▼▼▼

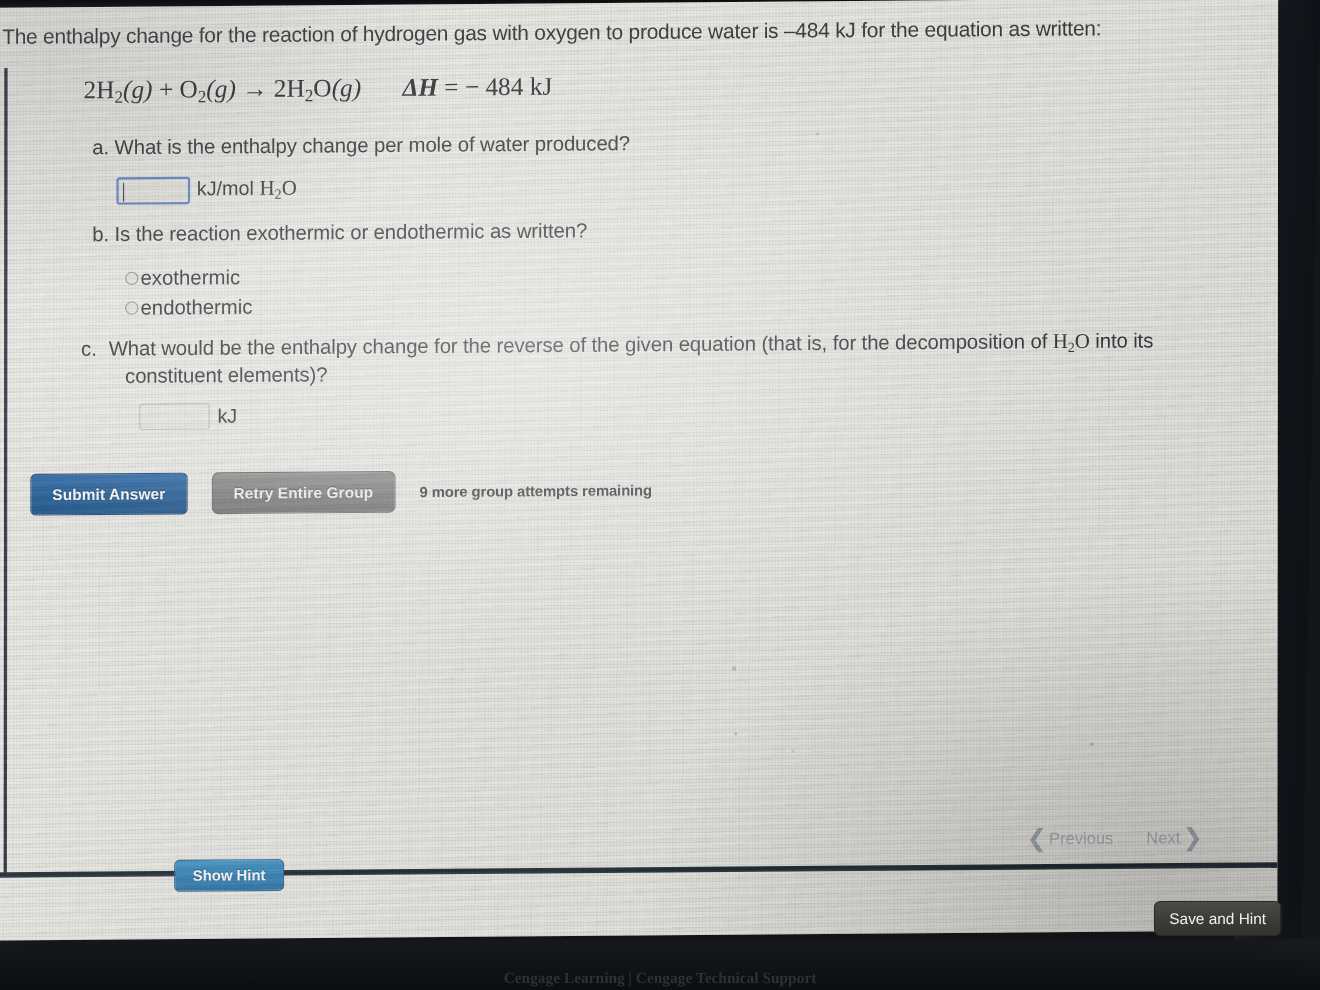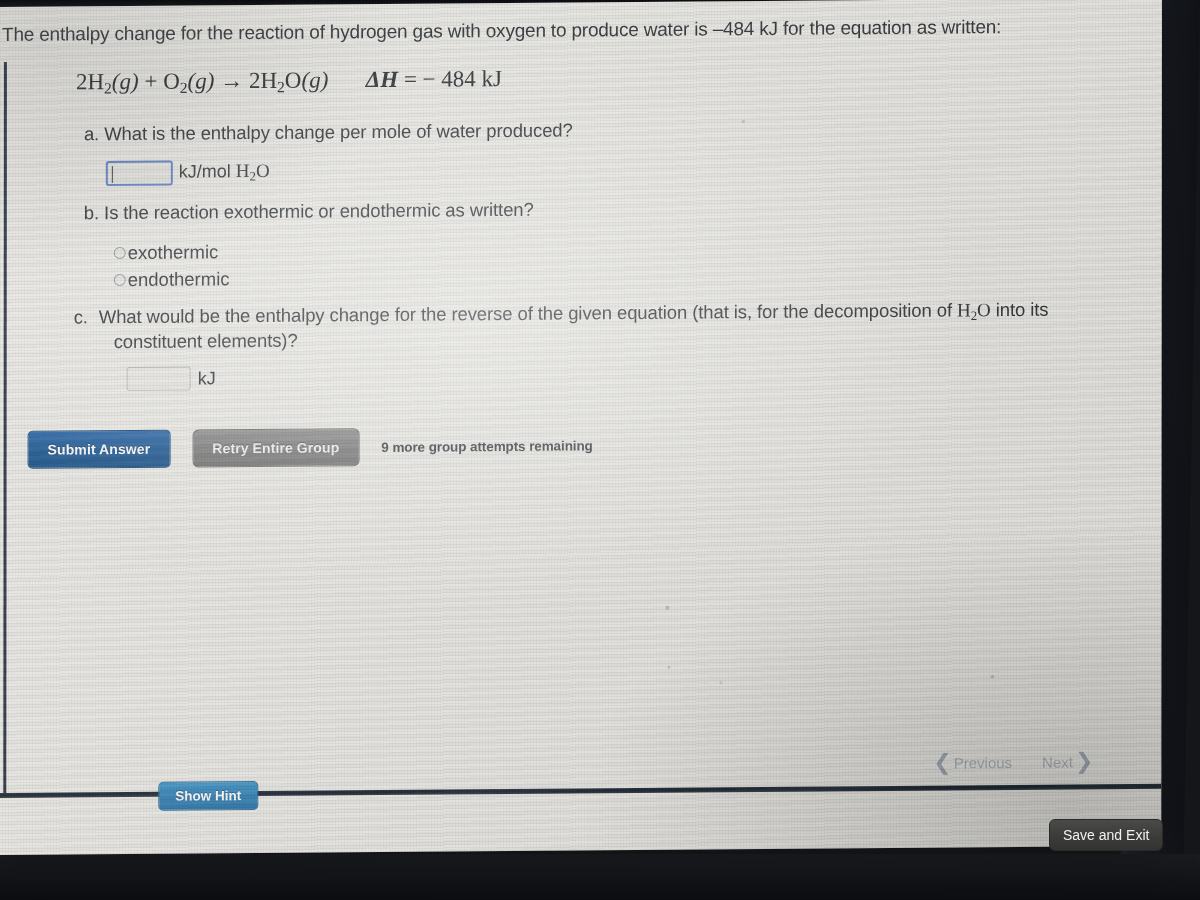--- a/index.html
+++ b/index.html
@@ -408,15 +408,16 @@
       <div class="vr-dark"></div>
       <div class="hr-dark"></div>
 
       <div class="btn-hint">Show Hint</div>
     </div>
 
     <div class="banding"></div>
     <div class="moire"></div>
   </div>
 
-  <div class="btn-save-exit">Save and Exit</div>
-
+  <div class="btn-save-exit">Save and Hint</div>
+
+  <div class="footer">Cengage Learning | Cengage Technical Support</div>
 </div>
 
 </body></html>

▲▲▲

Every line from the one with "-408,15 +408,16 @@" through the last line of the records above should be returned exactly, please, and no others.

▶ **RESULT**
@@ -408,15 +408,16 @@
       <div class="vr-dark"></div>
       <div class="hr-dark"></div>
 
       <div class="btn-hint">Show Hint</div>
     </div>
 
     <div class="banding"></div>
     <div class="moire"></div>
   </div>
 
-  <div class="btn-save-exit">Save and Exit</div>
-
+  <div class="btn-save-exit">Save and Hint</div>
+
+  <div class="footer">Cengage Learning | Cengage Technical Support</div>
 </div>
 
 </body></html>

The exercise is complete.